Segment Start: RAW DATA

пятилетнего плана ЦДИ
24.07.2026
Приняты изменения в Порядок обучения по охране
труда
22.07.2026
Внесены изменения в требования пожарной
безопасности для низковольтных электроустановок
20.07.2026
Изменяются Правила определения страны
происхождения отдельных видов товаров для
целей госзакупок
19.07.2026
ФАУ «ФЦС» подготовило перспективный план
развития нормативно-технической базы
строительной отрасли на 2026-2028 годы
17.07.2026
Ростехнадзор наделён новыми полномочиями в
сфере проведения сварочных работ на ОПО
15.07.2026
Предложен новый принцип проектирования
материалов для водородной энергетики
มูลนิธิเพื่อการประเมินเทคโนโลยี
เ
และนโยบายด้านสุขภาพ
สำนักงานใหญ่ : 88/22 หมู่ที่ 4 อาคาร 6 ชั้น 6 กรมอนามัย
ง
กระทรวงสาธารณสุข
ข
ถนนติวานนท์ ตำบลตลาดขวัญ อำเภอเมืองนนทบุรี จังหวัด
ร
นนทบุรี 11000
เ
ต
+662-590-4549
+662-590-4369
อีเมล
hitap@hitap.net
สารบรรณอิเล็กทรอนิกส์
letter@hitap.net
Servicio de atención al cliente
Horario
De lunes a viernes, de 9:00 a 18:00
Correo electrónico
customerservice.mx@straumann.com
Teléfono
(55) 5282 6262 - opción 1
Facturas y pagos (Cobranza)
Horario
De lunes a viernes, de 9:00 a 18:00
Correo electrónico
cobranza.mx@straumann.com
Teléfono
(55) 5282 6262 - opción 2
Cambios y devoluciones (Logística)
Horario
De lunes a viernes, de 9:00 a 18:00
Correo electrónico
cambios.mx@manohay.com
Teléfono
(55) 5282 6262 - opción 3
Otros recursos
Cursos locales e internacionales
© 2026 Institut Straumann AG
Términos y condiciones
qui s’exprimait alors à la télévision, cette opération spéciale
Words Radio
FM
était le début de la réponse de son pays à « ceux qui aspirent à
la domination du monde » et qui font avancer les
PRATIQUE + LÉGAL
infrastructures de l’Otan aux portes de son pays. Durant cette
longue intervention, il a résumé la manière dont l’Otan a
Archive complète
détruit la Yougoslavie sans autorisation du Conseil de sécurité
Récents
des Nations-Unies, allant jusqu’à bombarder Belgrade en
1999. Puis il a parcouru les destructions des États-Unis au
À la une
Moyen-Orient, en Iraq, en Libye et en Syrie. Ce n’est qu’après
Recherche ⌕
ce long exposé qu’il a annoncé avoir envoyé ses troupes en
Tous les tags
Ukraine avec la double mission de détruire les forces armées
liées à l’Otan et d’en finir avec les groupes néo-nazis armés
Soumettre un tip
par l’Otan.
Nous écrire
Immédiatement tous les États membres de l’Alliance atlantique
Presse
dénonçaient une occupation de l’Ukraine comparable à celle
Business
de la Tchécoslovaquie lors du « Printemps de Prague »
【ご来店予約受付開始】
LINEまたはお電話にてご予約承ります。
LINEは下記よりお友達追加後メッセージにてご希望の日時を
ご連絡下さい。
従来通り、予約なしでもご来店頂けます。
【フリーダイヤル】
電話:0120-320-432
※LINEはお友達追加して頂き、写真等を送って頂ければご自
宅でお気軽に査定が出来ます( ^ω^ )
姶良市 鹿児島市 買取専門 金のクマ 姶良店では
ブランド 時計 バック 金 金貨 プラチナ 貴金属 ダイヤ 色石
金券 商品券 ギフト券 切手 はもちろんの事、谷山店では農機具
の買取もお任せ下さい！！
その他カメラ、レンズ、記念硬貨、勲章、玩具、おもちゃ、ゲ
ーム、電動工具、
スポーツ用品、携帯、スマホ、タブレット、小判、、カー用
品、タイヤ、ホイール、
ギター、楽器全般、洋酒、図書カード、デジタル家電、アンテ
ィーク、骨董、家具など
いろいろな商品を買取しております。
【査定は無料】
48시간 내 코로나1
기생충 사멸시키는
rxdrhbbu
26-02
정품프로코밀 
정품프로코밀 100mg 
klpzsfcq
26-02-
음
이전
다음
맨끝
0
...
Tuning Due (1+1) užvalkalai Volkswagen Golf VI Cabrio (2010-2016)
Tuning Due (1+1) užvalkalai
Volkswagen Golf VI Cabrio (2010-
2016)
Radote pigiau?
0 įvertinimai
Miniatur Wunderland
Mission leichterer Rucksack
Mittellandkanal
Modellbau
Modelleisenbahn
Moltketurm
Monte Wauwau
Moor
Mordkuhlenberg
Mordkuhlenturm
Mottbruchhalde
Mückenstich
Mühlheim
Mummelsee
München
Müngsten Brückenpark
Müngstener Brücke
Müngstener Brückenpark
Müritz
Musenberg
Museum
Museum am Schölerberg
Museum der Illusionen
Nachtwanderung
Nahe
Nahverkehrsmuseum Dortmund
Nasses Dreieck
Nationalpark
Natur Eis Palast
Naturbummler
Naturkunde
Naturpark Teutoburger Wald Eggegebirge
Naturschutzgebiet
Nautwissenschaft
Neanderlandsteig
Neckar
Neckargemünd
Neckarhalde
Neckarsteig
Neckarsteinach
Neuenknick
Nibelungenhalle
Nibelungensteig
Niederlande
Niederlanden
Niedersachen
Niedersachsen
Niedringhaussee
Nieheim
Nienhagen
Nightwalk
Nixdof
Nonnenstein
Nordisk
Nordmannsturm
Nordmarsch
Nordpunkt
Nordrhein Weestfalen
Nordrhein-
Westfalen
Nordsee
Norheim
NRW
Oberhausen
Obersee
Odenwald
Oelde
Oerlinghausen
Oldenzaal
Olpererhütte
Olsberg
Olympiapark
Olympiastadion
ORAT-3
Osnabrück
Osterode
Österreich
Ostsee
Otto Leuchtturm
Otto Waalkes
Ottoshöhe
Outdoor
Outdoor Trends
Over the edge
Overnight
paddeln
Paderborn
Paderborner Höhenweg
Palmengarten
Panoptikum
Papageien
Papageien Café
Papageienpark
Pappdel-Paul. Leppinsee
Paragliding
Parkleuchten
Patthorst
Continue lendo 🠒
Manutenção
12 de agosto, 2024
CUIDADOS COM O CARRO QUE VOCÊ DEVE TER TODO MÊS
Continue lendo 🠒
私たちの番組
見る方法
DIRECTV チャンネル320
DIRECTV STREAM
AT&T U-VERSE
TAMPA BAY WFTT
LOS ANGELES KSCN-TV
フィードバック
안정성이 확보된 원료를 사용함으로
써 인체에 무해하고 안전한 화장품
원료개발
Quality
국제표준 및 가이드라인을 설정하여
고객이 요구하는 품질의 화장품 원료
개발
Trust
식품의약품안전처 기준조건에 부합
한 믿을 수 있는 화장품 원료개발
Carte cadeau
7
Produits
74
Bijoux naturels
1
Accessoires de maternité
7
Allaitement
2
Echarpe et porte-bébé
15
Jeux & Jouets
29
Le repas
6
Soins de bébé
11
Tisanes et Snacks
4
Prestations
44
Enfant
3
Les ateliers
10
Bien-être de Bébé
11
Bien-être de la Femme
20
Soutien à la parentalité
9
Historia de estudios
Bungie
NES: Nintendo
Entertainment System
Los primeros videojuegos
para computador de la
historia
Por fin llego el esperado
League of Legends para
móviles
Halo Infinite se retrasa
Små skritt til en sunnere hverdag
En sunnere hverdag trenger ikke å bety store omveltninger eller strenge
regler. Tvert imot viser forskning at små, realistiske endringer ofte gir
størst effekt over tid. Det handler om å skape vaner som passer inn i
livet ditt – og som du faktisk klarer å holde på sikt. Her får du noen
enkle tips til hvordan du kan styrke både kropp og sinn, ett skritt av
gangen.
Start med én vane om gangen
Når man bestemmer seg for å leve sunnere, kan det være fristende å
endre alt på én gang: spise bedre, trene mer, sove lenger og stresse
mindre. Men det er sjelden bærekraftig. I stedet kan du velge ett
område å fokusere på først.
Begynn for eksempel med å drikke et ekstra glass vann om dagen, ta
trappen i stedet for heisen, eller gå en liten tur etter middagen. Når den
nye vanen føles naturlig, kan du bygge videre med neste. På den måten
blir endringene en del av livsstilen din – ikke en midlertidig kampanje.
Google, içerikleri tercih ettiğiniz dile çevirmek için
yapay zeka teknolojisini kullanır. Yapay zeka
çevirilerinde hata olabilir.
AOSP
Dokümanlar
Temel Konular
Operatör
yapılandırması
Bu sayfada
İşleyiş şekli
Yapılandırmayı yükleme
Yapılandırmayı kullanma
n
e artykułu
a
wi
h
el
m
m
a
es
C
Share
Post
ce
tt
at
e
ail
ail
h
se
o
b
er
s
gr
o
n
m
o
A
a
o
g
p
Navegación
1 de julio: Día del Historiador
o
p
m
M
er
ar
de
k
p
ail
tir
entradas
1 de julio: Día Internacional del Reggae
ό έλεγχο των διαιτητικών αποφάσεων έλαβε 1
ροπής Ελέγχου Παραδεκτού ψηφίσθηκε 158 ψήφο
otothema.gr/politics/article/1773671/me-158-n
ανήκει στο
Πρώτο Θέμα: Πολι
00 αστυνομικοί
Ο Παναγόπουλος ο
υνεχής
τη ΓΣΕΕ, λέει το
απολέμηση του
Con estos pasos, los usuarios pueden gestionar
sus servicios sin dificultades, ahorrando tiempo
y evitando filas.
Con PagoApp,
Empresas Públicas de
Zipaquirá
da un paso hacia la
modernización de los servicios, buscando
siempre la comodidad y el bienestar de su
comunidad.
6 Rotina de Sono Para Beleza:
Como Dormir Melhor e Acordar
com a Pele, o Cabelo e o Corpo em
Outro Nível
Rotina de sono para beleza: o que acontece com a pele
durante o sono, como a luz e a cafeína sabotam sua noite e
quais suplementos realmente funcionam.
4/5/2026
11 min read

Segment End: RAW DATA

[TASK OBJECTIVE] Where the string "Müngstener" occurs in a line above, count that line, and report solely the final figure.

[RESPONSE] 2